The purpose of the tour was to conduct a historically accurate reenactment of the Great Escape from Stalag Luft 3 Prisoner of War Camp. The tour included visiting historical sites both in Berlin- Germany and Zagan- Poland, reenactment of the Great Escape where it actually happened 73 years ago on the exact date and time and a commemorative dinner.
This was an unforgettable experience which will be remembered by all those who participated.
– 2018 –
Operation Gunnerside – Norway (27th-28th February)
Joint event with OPS39-45 celebrating the 75th anniversary from one of the most daring top secret missions carried out by the special forces Commandos. Heading deep into the Norwegian mountains members of both groups travelled and skied down the very same route that Norwegian commandos (trained in Scotland) used to reach the Vemonk heavy water production plant (in the outskirts of Rjukan).
Why target target a Heavy water plant? Because the Germans were using heavy water from Norway to develop the first known nuclear bomb. Having Norwegians escaping to England before and during the war, helped proof vital since they were trained in Commando schools and were sent back to their homeland to fight the war against developing nuclear weapons.
Although on the 27th of February 1943 the raid’s outcome was a successful and the heavy water plant was decommissioned (temporarily), by May 1943 the Germans had all the production lines repaired and up and running to full production again.

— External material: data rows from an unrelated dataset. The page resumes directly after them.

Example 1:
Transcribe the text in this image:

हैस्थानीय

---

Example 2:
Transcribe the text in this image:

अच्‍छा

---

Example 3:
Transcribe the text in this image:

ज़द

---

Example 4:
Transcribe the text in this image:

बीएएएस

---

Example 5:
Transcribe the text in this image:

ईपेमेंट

Petwood Hotel (26th-29th March)
Malta Command was once again invited by Ops 39-45 to commemorate the 100th Anniversary since the inception of the R.A.F.
We had the unique opportunity of lodging at Petwood Hotel in Woodhall SPA which between 1939-45 it became an Officers’ Mess for several R.A.F. Squadrons including the famous 617 Dambusters Squadron.

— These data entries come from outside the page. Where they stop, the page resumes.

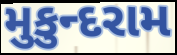
મુકુન્દરામ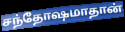
சந்தோஷமாதான்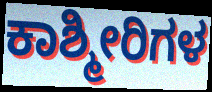
ಕಾಶ್ಮೀರಿಗಳ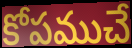
కోపముచే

‘Operation Chastise’ was an attack on German dams carried out on 16–17 May 1943 by Royal Air Force No. 617 Squadron, subsequently publicised as the “Dam Busters”, using a purpose-built “bouncing bomb” developed by Barnes Wallis.
The weekend consisted of flying over RAF Scampton in a two seater Cessna plane, visiting RAF East Kirkby where the famous Avro Lancaster NX611 ‘Just Jane’ is housed, attending a gala dinner to celebrate the 75th Anniversary of the Dambuster Raid, participating in a ceremony to remember the crew of 617 Squadron who didn’t make it back home, and watching a film in an original 1930’s built cinema.

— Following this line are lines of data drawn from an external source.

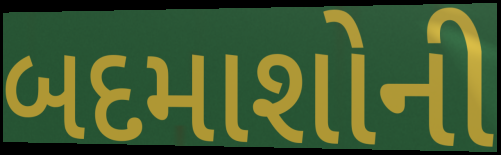
બદમાશોનીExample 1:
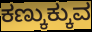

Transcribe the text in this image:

ಕಣ್ಕುಕ್ಕುವ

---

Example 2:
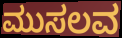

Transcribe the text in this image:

ಮುಸಲವ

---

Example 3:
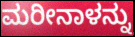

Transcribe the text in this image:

ಮರೀನಾಳನ್ನು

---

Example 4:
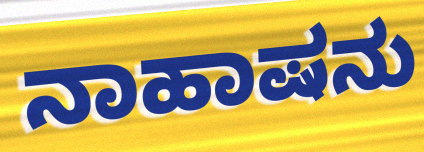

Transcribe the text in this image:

ನಾಹಾಷನು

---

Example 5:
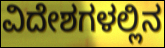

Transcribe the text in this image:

ವಿದೇಶಗಳಲ್ಲಿನ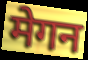
मेगनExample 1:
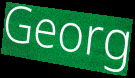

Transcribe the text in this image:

Georg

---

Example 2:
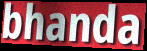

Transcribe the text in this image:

bhanda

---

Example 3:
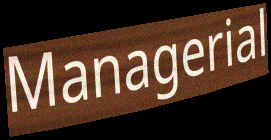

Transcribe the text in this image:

Managerial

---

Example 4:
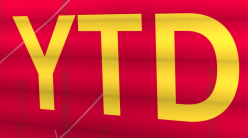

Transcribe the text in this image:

YTD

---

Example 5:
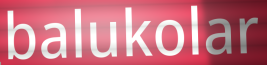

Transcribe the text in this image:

balukolar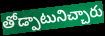
తోడ్పాటునిచ్చారు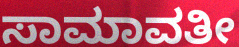
ಸಾಮಾವತೀ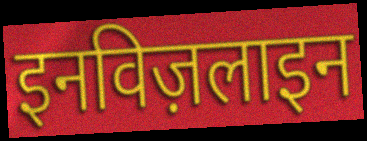
इनविज़लाइनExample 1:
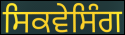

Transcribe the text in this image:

ਸਿਕਵੇਸਿੰਗ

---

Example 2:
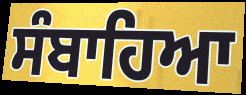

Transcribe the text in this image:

ਸੰਬਾਹਿਆ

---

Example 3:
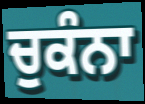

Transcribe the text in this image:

ਚੁਕੰਨਾ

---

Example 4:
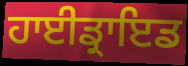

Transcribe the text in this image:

ਹਾਈਡ੍ਰਾਇਡ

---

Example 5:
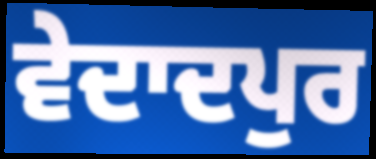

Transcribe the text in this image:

Colditz castle (30th November-03rd December)
Located in the village of Colditz near Leipzig (state of Saxony) in Germany, this castle being located in a remote village was utilised as Prisoner of War camp by the German military forces. Having a very rich history dating back to early medieval period, Colditz castle was constructed for military purposes as an outlook post for the village of Colditz. Passed on from various German monarchs the castle continued to serve it’s military purpose up till the early modern period, till in the mod-1800’s it was converted to a hospital.
Under nazi rule the castle was converted into a prison to host captured allied officers only, especially those which had already tried to escape from previous POW camps. Although considered as the unescapable castle, many daring attempts have been tried out, sometimes even in the most extreme and eccentric ways!
Together with OPS39-45 Living history group we had the opportunity to relive the lives of these POW allied officers by lodging directly in the castle and exploring its hidden secrets and perks, now on public display. The museum in the castle also offered a glimpse into the various escape attempts and tools utilised by POWs; in one particular attempt which was nearly successful, a fake attic wall was built to hide from the German guards the construction of a glider which was launched from the rooftops of the castle! Additionally we also had time to check out the nearby train station (now in a derelict state) that used to transport prisoners to the castle. We also visited the concentration camp in Buchenwald which was about 3 hours drive from the village of Colditz.
Nowadays, following huge refurbishment, the castle serves as a youth hostel and offers conference and music room space for recreational purposes.